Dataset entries
Segment Open
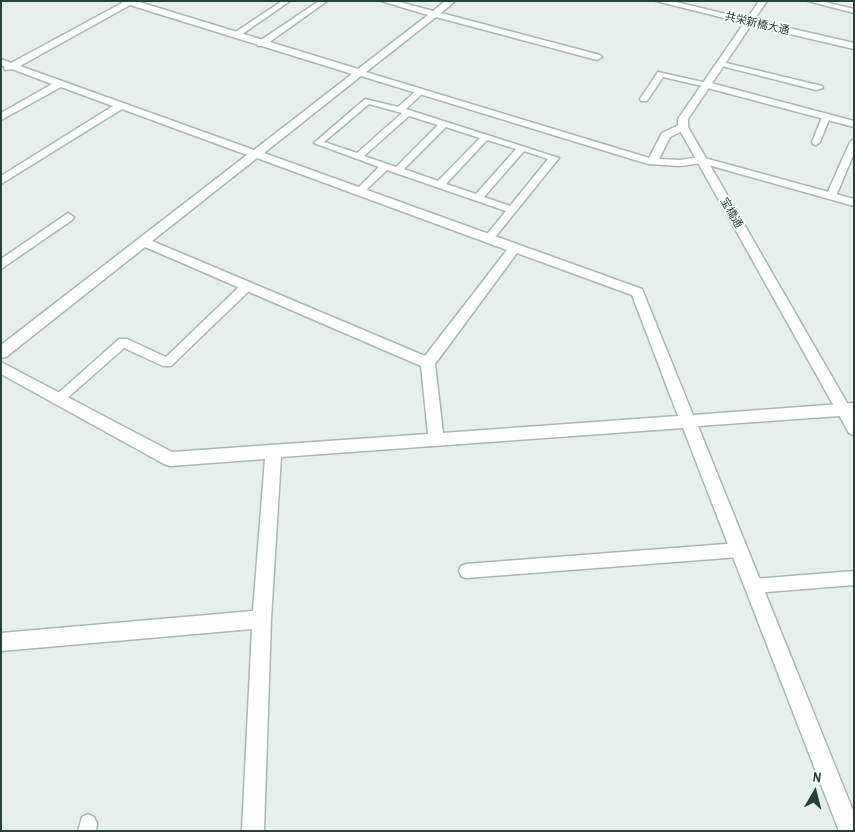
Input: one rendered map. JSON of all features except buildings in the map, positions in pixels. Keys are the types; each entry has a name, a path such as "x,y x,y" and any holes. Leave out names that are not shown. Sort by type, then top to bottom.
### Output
{"street":[{"path":"385,1 597,56"},
{"path":"1,353 451,1"},
{"name":"共栄新橋大通","path":"660,1 854,46"},
{"path":"652,162 666,135 682,127 683,119 763,1"},
{"path":"1,72 128,2 358,74 652,162 680,163 701,160 854,203"},
{"path":"1,62 488,240 636,292 689,421 850,831"},
{"path":"1,117 60,83"},
{"path":"706,85 854,124"},
{"path":"1,181 122,105"},
{"name":"宝橋通","path":"682,127 848,410 854,429"},
{"path":"1,265 68,217"},
{"path":"144,242 428,363"},
{"path":"436,439 428,363 514,249"},
{"path":"1,367 170,459 848,410"},
{"path":"253,831 262,619 272,453"},
{"path":"1,642 262,619"}],"lane":[{"path":"235,35 287,1"},
{"path":"261,44 324,1"},
{"path":"811,1 854,11"},
{"path":"721,63 820,88"},
{"path":"644,99 661,74 706,85"},
{"path":"358,157 420,92"},
{"path":"488,240 554,158 368,101 318,143 512,210"},
{"path":"816,142 826,117"},
{"path":"398,170 444,124"},
{"path":"440,185 485,137"},
{"path":"831,196 854,142"},
{"path":"478,198 522,148"},
{"path":"358,192 386,166"},
{"path":"59,399 123,342 167,363 247,286"},
{"path":"466,571 739,550"},
{"path":"754,586 854,578"}]}
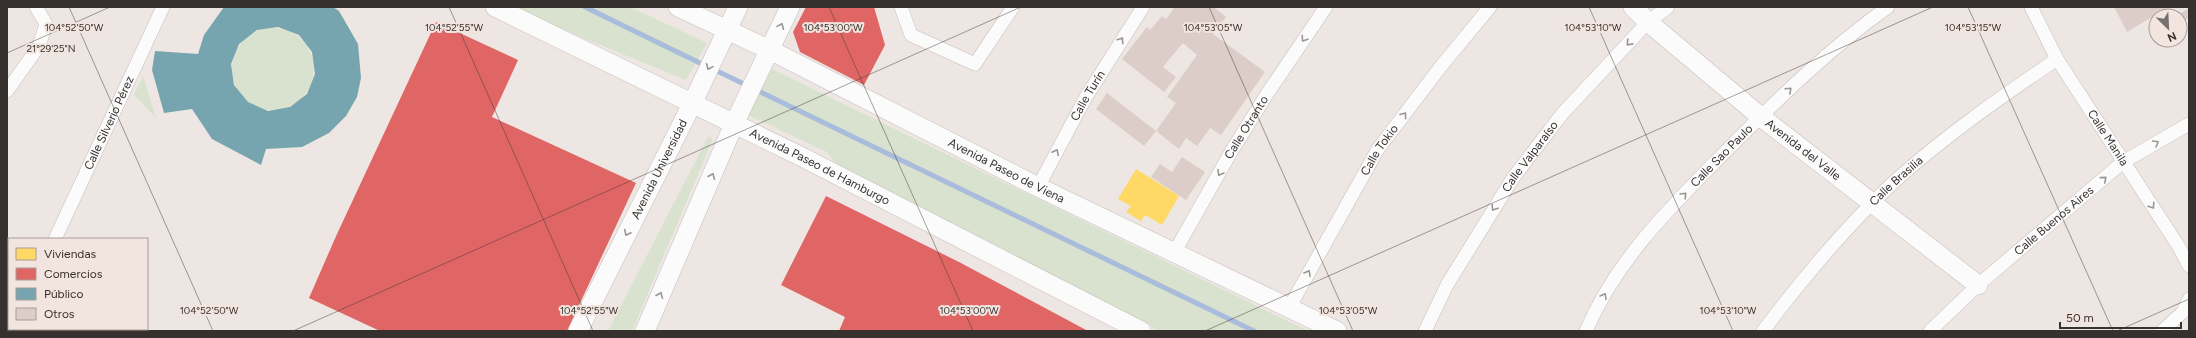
Segment Closed
* **Requirement**
For each record, return its text exactly and leave any picture out.

* **Response to the exercise**
Input: one rendered map. JSON of all features except buildings in the map, positions in pixels. Keys are the types; each entry has a name, a path such as "x,y x,y" and any holes. Leave out names that are not shown. Sort by type, then top to bottom.
### Output
{"street":[{"path":"385,1 597,56"},
{"path":"1,353 451,1"},
{"name":"共栄新橋大通","path":"660,1 854,46"},
{"path":"652,162 666,135 682,127 683,119 763,1"},
{"path":"1,72 128,2 358,74 652,162 680,163 701,160 854,203"},
{"path":"1,62 488,240 636,292 689,421 850,831"},
{"path":"1,117 60,83"},
{"path":"706,85 854,124"},
{"path":"1,181 122,105"},
{"name":"宝橋通","path":"682,127 848,410 854,429"},
{"path":"1,265 68,217"},
{"path":"144,242 428,363"},
{"path":"436,439 428,363 514,249"},
{"path":"1,367 170,459 848,410"},
{"path":"253,831 262,619 272,453"},
{"path":"1,642 262,619"}],"lane":[{"path":"235,35 287,1"},
{"path":"261,44 324,1"},
{"path":"811,1 854,11"},
{"path":"721,63 820,88"},
{"path":"644,99 661,74 706,85"},
{"path":"358,157 420,92"},
{"path":"488,240 554,158 368,101 318,143 512,210"},
{"path":"816,142 826,117"},
{"path":"398,170 444,124"},
{"path":"440,185 485,137"},
{"path":"831,196 854,142"},
{"path":"478,198 522,148"},
{"path":"358,192 386,166"},
{"path":"59,399 123,342 167,363 247,286"},
{"path":"466,571 739,550"},
{"path":"754,586 854,578"}]}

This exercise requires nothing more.